Wen Griss Stimmen kosten kann, wird sich wohl erst klären, wenn alle Kandidaten feststehen. Sie wird wahrscheinlich versuchen, alle Lager „anzuknabbern“, könnte im bürgerlichen Bereich aber ein bisschen mehr Erfolg haben. Ein Achtungsergebnis könnte sie erreichen, sie droht aber im Wahlkampf in einer Materialschlacht der Parteien zerrieben zu werden. Zusätzliche unabhängige Kandidaten dürften wohl keine große Rolle spielen.
Showdown der Lager in der zweiten Runde
So fix eine Stichwahl scheint, so unklar ist aus derzeitiger Perspektive, wer den Sprung in die zweite Runde schafft. Es müsste allerdings wohl ein sehr knappes und spezielles Ergebnis im ersten Wahlgang vorliegen, dass einander Hundstorfer und Van der Bellen bzw. Khol und der FPÖ-Kandidat gegenüberstehen werden. Wahrscheinlicher ist, dass das Match dann Rot oder Grün gegen Schwarz oder Blau lautet.

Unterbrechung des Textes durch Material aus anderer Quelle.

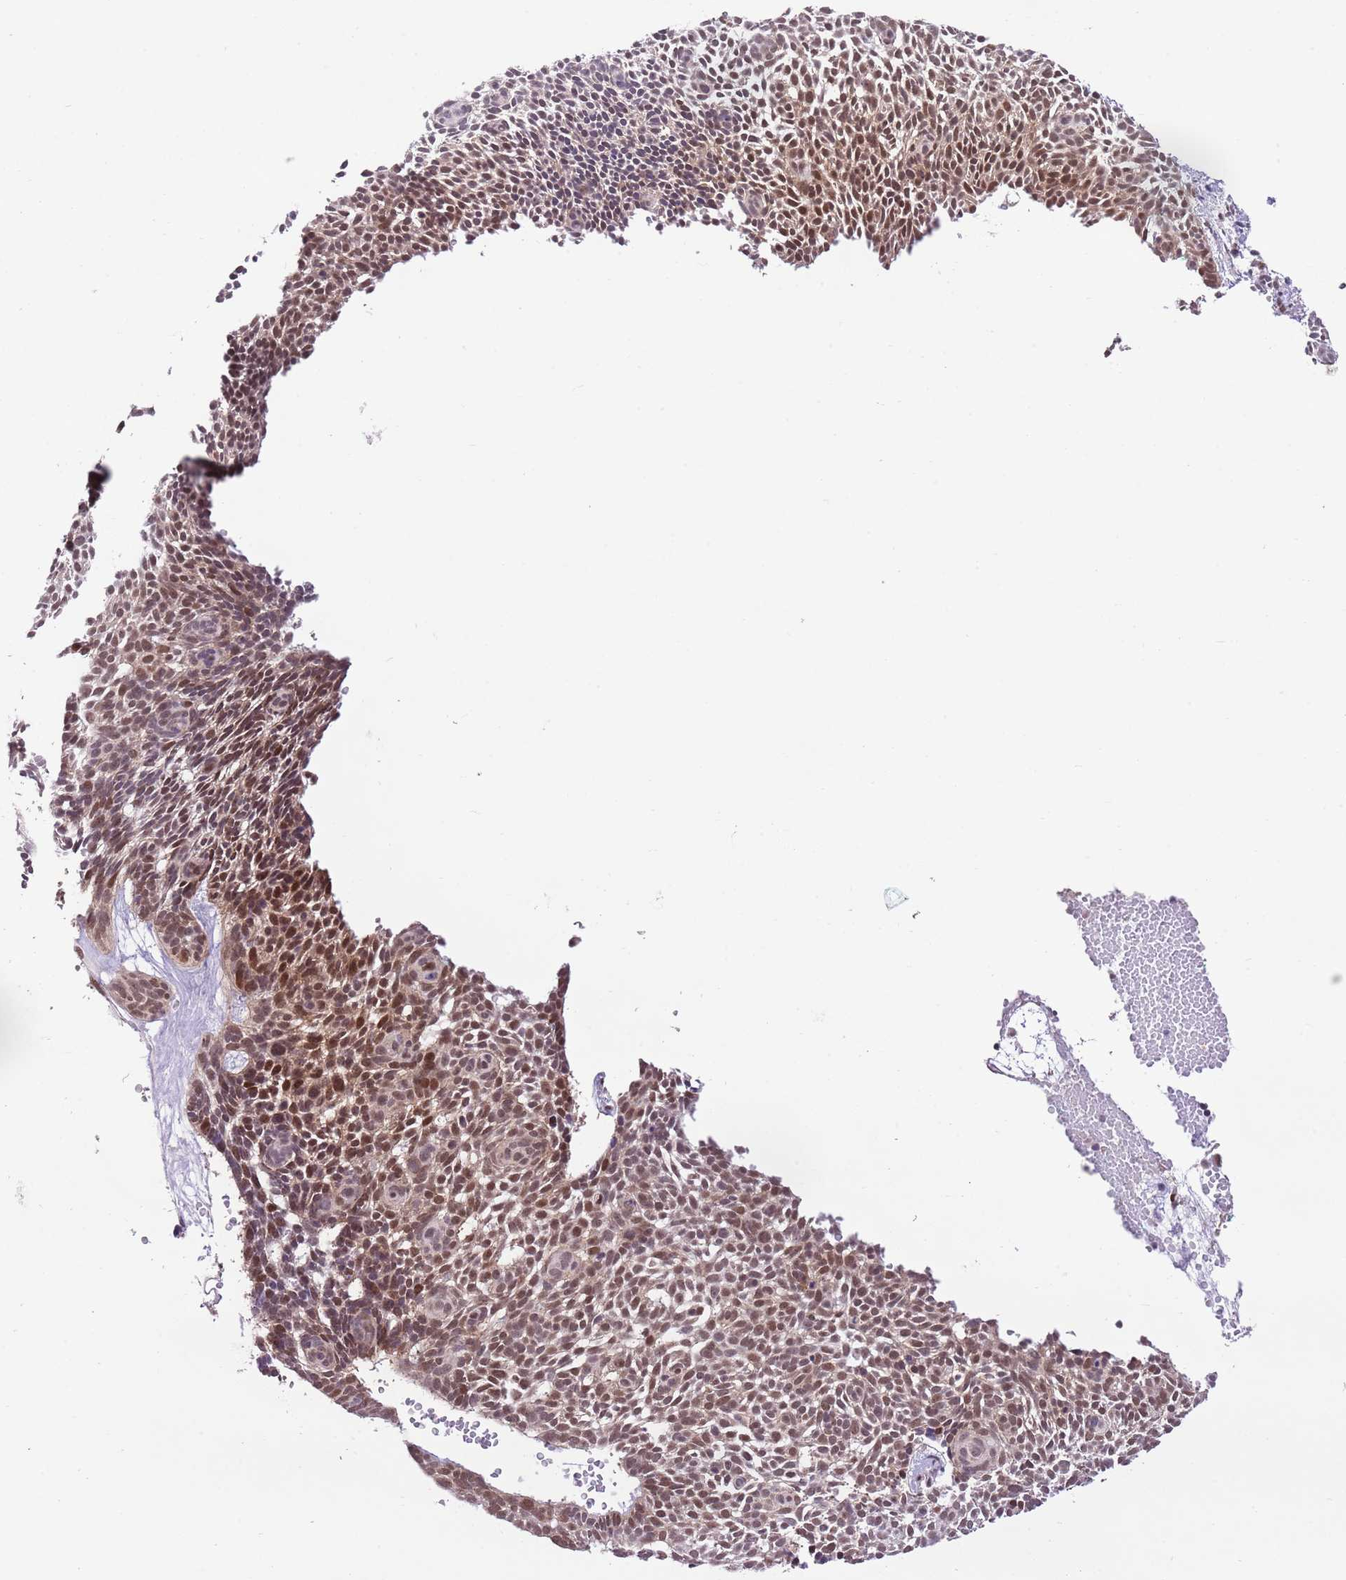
{"staining": {"intensity": "moderate", "quantity": ">75%", "location": "nuclear"}, "tissue": "skin cancer", "cell_type": "Tumor cells", "image_type": "cancer", "snomed": [{"axis": "morphology", "description": "Basal cell carcinoma"}, {"axis": "topography", "description": "Skin"}], "caption": "Protein analysis of skin cancer (basal cell carcinoma) tissue displays moderate nuclear expression in approximately >75% of tumor cells. (DAB (3,3'-diaminobenzidine) = brown stain, brightfield microscopy at high magnification).", "gene": "NACC2", "patient": {"sex": "male", "age": 61}}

Dann müssten sich die unterlegenen Parteien deklarieren, wen sie unterstützen - sei es mit einer richtigen Empfehlung oder zwischen den Zeilen. Alles andere als ein Lagerwahlkampf SPÖ-Grüne gegen ÖVP-FPÖ wäre dann eine sehr große Überraschung.
Nächster Belastungstest für Regierung?
Das wiederum könnte das ohnehin angespannte Verhältnis in der Regierungskoalition weiter belasten. Einen Landtagswahlkampf gegeneinander zu führen ist die eine Sache und Routine. Aber auf Bundesebene zu konkurrieren und mit aktuellen und brisanten politischen Themen - zu denen man eigentlich eine gemeinsame Linie haben sollte - gegeneinander zu rittern, ist eine völlig andere.